March 12, 2019 4 min read

Ideas and implementation blend seamlessly at Grand Challenge Udupi 20195 min read

Reading Time: 4 minutes

MANIPAL: The Social Work Program, Prasanna School of Public Health (PSPH) in collaboration with the Innovation Centre of Manipal Academy of Higher Education (MAHE) and Udupi District Administration conducted the ‘Grand Challenge Udupi 2019’ on March 8 and 9 at Idea Café, Manipal. The challenge was open to all students and institutions across MAHE, wherein various faculty members and students formed teams to register for the event, identify problems with the underprivileged in the society, and formulate practical solutions.

The aim of the entire initiative was to enable and provide opportunities to young thinkers and students, increase their awareness of the multitude of problems people surrounding them face, and find innovative and creative solutions to the problems. Purnima Venkat, Assistant Professor of Masters in Social Work Program at PSPH said, “We genuinely believe that the youth definitely have the ability to stump us with the creativity of their ideas and unless we involve them in the development dialogue of the future, we cannot expect sustainable long-term change to happen.”

 

A presentation on ‘Empowerment of Farmers by Natural Farming Education’ as made by a team. || Photograph Courtesy: Vanessa Shingare

 

The event took place in three stages – the registration, the mentor workshop, and the hackathon. The themes for the event ranged from helping underprivileged pregnant women who face intensive labour conditions, to zero-waste toilets that convert waste into manure to fertilise soil. Other interesting concepts like helping the Kumbashi community to expand their business by modifying their handicraft products, and marketing the use of cloth pads against sanitary pads also turned heads.

The mentor workshop was held on March 2, where mentors from different fields evaluated the presentations by the teams and gave valuable feedback for them to further build on their idea. The primary objective of the mentor workshop was to encourage and guide the students along with suggesting inputs so that the solutions contain solid value. “We genuinely want to see an outcome coming from such ideas. The mentors felt enriched through the process because they were able to contribute to a journey,” added Purnima Venkat.

On March 8, the teams were given the freedom to collaborate with each other and re-register their teams to confirm the problems and solutions that they were going to be working on. The final presentations were conducted on March 9, in front of a panel of six judges, comprising of senior faculty members and field representatives.

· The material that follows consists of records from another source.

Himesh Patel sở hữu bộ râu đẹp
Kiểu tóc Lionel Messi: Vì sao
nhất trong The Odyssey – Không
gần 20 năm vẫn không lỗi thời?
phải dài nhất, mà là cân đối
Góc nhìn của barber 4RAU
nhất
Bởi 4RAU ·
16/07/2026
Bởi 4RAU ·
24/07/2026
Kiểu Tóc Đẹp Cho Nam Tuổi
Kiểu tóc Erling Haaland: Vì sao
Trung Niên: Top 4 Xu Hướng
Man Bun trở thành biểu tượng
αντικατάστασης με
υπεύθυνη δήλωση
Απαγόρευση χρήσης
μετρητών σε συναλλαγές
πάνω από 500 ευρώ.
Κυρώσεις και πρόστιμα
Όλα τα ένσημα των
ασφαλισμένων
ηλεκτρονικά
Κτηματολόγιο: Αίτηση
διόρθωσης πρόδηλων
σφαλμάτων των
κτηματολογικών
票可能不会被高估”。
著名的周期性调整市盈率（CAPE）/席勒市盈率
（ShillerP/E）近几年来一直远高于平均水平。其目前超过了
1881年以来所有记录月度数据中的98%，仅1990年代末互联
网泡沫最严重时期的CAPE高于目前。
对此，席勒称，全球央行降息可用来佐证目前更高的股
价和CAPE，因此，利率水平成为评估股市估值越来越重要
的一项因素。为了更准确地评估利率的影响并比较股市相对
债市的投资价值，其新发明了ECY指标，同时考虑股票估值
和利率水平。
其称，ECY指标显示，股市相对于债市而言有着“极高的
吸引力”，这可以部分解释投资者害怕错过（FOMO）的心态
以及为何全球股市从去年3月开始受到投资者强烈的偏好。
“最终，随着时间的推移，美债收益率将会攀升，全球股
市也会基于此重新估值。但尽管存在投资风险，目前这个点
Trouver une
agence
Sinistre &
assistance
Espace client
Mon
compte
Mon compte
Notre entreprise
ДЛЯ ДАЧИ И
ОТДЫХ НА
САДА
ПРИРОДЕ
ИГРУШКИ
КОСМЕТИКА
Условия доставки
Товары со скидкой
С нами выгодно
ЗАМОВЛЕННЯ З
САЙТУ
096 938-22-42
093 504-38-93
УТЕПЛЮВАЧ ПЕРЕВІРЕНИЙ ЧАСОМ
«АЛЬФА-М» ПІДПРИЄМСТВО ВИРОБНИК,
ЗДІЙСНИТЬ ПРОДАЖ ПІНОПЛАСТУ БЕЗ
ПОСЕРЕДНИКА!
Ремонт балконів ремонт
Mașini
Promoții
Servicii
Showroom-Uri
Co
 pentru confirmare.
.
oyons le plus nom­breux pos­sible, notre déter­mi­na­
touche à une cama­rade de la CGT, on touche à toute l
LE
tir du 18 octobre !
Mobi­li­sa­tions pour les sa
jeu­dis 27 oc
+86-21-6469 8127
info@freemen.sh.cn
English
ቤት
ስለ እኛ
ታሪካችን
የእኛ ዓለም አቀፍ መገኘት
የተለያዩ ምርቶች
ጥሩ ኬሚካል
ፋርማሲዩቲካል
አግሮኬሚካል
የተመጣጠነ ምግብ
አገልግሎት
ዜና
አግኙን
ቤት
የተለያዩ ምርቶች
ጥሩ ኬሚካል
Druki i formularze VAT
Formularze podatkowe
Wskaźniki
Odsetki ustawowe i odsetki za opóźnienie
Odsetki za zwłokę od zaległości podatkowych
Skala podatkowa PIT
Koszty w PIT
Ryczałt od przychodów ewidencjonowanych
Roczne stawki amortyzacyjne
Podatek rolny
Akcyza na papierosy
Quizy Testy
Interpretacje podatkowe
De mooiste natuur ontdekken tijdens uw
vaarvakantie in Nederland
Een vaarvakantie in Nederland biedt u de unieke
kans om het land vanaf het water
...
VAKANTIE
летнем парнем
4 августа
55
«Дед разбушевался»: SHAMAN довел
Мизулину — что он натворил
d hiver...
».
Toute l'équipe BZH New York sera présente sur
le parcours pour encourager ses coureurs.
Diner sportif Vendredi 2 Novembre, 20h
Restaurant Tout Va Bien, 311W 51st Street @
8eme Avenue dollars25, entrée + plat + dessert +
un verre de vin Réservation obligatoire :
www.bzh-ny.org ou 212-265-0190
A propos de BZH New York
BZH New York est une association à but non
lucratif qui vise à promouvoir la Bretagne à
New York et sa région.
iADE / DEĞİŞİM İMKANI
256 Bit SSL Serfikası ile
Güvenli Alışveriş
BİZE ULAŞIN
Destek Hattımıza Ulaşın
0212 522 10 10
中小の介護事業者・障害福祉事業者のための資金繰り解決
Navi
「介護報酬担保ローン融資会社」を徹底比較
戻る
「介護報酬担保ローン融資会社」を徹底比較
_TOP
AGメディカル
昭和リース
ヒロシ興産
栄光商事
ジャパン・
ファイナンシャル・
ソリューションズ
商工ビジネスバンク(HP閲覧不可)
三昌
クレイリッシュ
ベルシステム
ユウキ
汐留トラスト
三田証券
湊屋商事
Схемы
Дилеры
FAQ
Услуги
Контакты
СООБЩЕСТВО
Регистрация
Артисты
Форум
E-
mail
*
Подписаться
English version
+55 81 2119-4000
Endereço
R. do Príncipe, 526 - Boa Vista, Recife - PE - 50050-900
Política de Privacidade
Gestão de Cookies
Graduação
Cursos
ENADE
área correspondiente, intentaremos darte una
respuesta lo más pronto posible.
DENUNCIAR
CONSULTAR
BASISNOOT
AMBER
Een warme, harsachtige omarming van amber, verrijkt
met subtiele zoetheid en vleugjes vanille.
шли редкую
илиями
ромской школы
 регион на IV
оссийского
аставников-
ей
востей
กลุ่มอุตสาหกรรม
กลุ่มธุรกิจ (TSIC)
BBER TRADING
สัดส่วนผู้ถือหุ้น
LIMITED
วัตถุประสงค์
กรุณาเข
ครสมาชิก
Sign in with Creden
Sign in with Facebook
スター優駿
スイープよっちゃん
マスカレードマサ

According to Arun Shanbhag, Chief Innovation Officer, MAHE, the reason to conduct this event was to reach out to a different type of the student population in Manipal. “The teams may or may not succeed in developing a product for this project, but they are thinking out of the box. Seeing the students here working productively on their projects on a Friday afternoon is not something one would expect, but here they are. That is a success for me,” he said.

Talking about what was expected from the contenders, Abhinav Kumar Singh, a third-year Mechanical Engineering student at Manipal Institute of Technology (MIT) said, “As participants, we are supposed to research elaborately to get a real-life problem statement and then develop a real-life solution which is feasible by both the economic and social aspects of the idea.” When asked about her experience, Rima Pai, a final-year student of Bachelor in Culinary Arts, Welcomgroup Graduate School of Hotel Administration (WGSHA), commented, “If our motive of making a nutrition bar for the underprivileged children works, then it would really have an impact on their future. We are a bit nervous but confident at the same time because we’ve tried to put across something that is quite different from the other teams.”

After much anticipation and hard work, the teams managed to bring out extremely vivid and creative projects using PowerPoint, 3D modelling, charts and posters and presented them with a lot of zeal and enthusiasm. The judges walked around the room and carefully assessed each team’s work based on their understanding of the problem, the solution’s innovativeness, the operational details of the solution, its applicability in society, and the creativity and presentation skills of the presenters.

 

One of the winners, the team that presented ‘Share for Care’ modelling their exhibit. || Photograph Courtesy: Vanessa Shingare

 

“Being students of architecture, we are trained to think out of the box. But this was something different where we had to come up with a very practical solution. This was an important aspect of our idea. Accordingly, we got the right kind of input from the mentor workshop which moulded our project into what it is at this stage,” said Sahitya Pydipati, a fourth-year architecture student.

Dr Harisha G Joshi, Professor at School of Management and one of the judges stated, “The students effortlessly portrayed the potential of possible community development progress. However, many projects failed to reflect the business aspect of the ideas. If the business angle is tapped, the ideas can develop well in the future.”

The event came to an end with the announcement of the winners. There was no order of the prizes that were declared. The three teams which emerged as winners were ‘Share for Care’ and ‘Tribal Art Skill Source’ from PSPH and ‘Bar Grains’ from WGSHA. The winners bagged a cash prize of Rs 10,000 each and certificates, of which the organisers awarded half the share of the cash prize for team effort and utilised the rest as a seed fund for the implementation of the projects in the future.